Activity
Work out how many lines below hold the string "root" and state only that figure.

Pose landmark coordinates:
╔══

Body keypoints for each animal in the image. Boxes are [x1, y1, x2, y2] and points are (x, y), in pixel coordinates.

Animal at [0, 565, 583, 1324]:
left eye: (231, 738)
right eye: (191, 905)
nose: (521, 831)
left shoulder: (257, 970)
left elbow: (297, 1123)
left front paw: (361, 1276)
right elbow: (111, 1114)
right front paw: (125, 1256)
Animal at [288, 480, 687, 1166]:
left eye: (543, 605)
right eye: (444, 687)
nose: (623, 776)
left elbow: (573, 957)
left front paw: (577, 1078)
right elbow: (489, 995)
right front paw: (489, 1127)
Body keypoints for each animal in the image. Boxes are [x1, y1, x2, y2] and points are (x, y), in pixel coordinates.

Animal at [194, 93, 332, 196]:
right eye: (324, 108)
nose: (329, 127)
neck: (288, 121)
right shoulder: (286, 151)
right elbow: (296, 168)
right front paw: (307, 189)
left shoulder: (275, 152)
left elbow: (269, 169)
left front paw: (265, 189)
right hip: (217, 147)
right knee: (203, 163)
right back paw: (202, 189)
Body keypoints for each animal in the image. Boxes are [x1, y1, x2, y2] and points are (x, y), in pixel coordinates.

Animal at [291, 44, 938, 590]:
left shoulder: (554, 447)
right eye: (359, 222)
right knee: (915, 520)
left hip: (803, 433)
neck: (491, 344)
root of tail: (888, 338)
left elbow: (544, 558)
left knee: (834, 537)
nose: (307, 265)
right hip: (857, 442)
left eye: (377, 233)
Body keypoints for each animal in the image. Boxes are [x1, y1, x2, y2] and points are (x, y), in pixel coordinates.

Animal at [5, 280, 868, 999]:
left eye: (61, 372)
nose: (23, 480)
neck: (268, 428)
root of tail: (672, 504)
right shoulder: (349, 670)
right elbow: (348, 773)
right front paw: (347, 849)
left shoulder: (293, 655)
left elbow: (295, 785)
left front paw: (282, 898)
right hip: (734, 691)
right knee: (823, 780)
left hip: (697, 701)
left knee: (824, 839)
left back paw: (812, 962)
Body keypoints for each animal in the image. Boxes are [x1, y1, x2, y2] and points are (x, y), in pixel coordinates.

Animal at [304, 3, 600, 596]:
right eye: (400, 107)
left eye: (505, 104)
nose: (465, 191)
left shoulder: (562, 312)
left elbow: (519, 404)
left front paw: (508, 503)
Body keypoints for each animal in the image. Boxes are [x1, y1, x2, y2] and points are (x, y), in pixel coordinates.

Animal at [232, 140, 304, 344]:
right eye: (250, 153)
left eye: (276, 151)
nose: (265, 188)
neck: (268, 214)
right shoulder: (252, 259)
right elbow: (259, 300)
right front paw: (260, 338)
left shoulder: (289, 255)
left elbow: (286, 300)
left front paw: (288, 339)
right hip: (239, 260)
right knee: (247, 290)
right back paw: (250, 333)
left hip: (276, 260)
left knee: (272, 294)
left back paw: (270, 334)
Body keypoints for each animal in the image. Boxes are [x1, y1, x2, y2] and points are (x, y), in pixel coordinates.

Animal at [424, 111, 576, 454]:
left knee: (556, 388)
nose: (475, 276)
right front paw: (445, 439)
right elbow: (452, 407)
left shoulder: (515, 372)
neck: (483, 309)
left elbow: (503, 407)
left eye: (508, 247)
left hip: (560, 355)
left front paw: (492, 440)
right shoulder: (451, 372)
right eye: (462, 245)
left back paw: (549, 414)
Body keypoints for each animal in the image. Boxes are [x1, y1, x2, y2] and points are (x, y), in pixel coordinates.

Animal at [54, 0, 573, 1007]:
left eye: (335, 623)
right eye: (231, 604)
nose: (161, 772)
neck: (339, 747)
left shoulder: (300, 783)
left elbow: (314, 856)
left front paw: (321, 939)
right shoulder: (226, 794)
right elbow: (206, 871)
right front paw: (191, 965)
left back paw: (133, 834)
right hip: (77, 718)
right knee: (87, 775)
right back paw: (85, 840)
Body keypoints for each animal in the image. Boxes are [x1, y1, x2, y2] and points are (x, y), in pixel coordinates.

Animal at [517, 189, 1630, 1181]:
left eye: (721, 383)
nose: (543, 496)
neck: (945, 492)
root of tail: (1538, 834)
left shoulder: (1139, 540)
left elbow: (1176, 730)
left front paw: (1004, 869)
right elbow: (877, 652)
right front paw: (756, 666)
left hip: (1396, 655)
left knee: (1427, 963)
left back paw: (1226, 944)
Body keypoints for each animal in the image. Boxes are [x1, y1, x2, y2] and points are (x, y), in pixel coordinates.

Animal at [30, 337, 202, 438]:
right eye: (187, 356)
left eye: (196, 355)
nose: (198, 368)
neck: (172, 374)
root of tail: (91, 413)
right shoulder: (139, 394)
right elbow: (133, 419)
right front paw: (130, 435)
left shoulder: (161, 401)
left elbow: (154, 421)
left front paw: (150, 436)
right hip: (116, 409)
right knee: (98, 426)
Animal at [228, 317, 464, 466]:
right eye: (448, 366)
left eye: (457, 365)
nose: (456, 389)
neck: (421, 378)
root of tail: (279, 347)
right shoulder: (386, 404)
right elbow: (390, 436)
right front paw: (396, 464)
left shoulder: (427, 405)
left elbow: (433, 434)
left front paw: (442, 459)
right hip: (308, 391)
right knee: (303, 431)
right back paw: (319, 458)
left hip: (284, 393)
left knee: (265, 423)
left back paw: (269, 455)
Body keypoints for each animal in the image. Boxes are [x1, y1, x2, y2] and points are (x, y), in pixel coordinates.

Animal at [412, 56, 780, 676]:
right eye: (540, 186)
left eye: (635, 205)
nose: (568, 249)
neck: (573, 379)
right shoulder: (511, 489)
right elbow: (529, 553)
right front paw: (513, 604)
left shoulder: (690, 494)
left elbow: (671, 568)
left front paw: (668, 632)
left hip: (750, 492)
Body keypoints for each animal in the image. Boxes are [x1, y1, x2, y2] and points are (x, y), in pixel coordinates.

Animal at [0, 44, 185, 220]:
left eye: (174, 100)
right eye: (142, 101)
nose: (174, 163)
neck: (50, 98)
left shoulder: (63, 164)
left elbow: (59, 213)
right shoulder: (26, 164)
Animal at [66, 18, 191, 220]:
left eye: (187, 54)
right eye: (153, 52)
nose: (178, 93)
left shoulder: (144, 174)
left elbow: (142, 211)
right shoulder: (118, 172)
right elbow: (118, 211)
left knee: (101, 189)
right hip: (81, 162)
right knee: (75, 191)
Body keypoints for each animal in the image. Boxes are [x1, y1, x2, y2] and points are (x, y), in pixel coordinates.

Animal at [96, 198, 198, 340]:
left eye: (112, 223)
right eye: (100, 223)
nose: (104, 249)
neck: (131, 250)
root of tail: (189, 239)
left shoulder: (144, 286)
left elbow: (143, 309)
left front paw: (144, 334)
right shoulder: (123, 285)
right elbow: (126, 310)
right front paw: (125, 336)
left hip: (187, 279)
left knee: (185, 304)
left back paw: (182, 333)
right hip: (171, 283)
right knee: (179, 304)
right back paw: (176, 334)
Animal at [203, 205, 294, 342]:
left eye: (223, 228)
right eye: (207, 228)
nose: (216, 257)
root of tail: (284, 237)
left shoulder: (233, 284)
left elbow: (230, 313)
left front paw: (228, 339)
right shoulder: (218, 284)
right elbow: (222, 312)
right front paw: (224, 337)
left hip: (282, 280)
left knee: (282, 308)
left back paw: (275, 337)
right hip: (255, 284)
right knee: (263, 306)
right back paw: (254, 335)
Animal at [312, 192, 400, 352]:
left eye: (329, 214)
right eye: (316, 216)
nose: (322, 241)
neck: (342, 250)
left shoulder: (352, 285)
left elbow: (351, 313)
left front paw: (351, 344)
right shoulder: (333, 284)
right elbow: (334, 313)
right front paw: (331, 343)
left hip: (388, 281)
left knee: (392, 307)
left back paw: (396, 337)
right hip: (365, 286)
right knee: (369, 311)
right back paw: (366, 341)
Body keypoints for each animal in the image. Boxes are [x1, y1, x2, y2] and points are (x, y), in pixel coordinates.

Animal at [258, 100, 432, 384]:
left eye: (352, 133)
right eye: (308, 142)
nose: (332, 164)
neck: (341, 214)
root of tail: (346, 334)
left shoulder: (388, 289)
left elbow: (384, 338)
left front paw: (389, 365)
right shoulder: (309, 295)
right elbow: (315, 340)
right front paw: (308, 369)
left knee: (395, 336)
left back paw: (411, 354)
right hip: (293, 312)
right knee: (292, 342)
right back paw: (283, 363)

╚══

Answer to this exercise
8